They reported on this new candidate for treating diseases ranging from food poisoning to cancer — termed “bacterial dirigibles” — at the 241st National Meeting & Exposition of the American Chemical Society.

“We’re building a platform that could allow bacterial dirigibles to be the next-generation disease fighters,” said study leader William E. Bentley, Ph.D. “The concept is unique.”

Bentley explained that traditional genetic engineering reprograms bacteria so that they produce antibiotics, insulin, and other medicines and materials. The bacteria grow in nutrient solutions in enormous stainless steel vats in factories. They release antibiotics or insulin into vats, and technicians harvest the medicine for processing and eventual use in people.

The bacterial dirigible approach takes bioengineering a step further.

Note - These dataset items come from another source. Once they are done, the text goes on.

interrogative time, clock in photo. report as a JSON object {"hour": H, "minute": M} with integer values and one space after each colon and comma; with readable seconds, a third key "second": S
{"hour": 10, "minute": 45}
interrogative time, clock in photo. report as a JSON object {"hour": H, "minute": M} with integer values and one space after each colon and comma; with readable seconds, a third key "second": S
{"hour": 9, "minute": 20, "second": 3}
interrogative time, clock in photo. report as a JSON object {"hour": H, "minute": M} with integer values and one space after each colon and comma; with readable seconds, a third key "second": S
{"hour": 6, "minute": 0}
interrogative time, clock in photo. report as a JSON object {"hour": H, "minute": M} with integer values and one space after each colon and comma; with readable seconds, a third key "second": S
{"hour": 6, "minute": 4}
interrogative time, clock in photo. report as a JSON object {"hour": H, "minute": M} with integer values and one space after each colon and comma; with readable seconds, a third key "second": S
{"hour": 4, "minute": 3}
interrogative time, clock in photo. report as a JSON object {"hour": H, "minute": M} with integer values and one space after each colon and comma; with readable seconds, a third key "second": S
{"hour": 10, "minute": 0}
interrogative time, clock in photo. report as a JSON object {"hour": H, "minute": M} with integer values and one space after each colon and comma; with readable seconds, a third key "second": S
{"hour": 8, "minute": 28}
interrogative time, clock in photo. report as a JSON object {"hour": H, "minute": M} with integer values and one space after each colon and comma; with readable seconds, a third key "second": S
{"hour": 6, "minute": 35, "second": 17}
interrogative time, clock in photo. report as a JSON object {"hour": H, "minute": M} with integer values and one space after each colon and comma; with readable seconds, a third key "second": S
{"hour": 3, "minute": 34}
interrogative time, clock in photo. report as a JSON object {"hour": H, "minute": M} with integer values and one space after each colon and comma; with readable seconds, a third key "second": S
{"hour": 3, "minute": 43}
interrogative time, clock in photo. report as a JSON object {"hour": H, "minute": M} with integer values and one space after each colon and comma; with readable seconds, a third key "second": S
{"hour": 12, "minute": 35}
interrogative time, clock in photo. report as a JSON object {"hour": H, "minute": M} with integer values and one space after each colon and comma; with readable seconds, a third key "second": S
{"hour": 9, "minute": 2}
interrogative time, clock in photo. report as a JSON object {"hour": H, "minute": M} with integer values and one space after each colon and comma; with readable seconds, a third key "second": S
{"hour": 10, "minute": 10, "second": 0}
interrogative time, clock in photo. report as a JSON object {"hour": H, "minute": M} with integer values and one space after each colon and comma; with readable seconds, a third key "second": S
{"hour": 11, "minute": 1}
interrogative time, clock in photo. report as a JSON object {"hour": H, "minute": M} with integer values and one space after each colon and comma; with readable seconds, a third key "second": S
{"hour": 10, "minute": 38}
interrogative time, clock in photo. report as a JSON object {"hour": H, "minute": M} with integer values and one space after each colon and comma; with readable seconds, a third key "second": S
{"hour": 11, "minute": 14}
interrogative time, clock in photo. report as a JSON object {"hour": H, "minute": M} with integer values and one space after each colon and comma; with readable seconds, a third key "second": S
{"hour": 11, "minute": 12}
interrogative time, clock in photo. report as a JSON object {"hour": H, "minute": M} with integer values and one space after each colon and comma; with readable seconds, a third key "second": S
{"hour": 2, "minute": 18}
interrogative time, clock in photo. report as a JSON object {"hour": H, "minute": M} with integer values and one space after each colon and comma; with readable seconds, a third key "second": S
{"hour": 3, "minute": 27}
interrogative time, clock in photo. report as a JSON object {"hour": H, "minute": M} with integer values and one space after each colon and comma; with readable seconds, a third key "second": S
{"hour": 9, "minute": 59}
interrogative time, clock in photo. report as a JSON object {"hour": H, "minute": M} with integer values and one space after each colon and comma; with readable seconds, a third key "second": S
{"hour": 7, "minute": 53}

Scientists genetically modify bacteria to produce a medicine or another disease-fighting substance. Then, however, they give the bacteria a biochemical delivery address, which is the locale of the disease. Swallowed or injected into the body, the bacteria travel to the diseased tissue and start producing substances to fight the disease.

Bentley chose the term “bacterial dirigibles” because the modified bacteria actually have the fat-cigar look of blimps and zeppelins, those famous airships of yesteryear. In addition, the bacteria seem to float like a blimp as they make deliveries.

The prototype bacterial dirigible is a strain of E. coli that Bentley and colleagues developed at the University of Maryland in College Park, where he is Robert E. Fischell Distinguished Professor and Chair of the Fischell Department of Bioengineering.

“We have created a genetic circuit that endows E. coli with targeting, sensing and switching capabilities,” Bentley explained. “The resultant cell is a bacterial dirigible — a cell that autonomously navigates and carries or deploys important ‘cargo’.”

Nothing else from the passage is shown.